Monday, August 13, 2012

Japanese Dance and Hibari Misora

Monday August 13, 10:15 a.m.

It was a pretty miserable day on Saturday when I went up to The Toronto Buddhist Church to catch my friend's dance recital there. It was actually my first time to the church in its new location and configuration. I'd used to go with my family to the old one on Bathurst St. deeper into downtown way back in the 70s, but not to pray but to watch Japanese drama videos on that newfangled contraption called a VCR. The old church had that traditional thatched-roof architecture, but this new one up north looks more Tadao Ando.

This buyokai was dedicated to the music of Hibari Misora, one of the singing legends of modern Japanese music. In terms of comparative status, I'd peg her with Elvis Presley and The Beatles in terms of how much an effect she had on the Japanese population. Her untimely death in 1989 at the age of 52 may have had Japan unofficially declaring a day or two of national mourning. Misora, through her music, led the people through the dark early days of the Postwar period all the way to the end of the Economic Bubble days of the late 80s. Her nom de genre was enka but she was known to have gone into jazz and even pop. I can't say, though, that I'm a huge fan of hers but since she released over 1,200 songs during her 40-year career, there are a number of them that I know just from hearing the opening notes.

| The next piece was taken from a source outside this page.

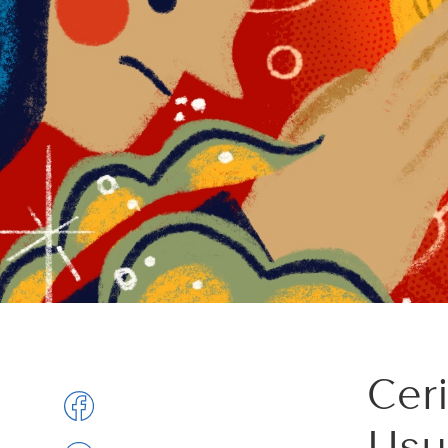
Cer
Usu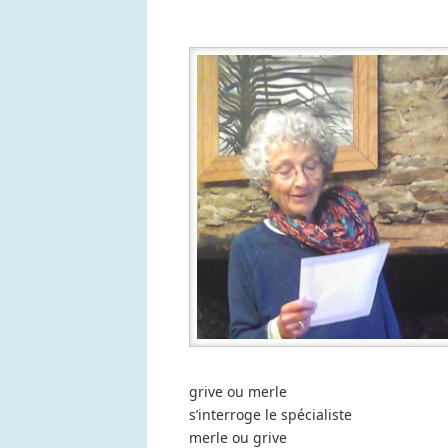
grive ou merle
s’interroge le spécialiste
merle ou grive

These were the dancers...or at least, some of them...unfortunately, we were forbidden to take pictures during the performance itself. I was joined by The Dancer's family and so we all saw about 20 different performances all done to Misora's songs over the decades. The audience mostly consisted of folks older than me, so I was pretty sure that her music had an even more resonant effect on them. As for my friend, she performed a couple of in which she portrayed an old-fashioned Japanese thief in all-black, Her daughter also had a dance as well with two other young girls.

I would be rather intrigued if there were ever a similar buyokai done to the strains of Seiko Matsuda. Yes, I am being sarcastic here.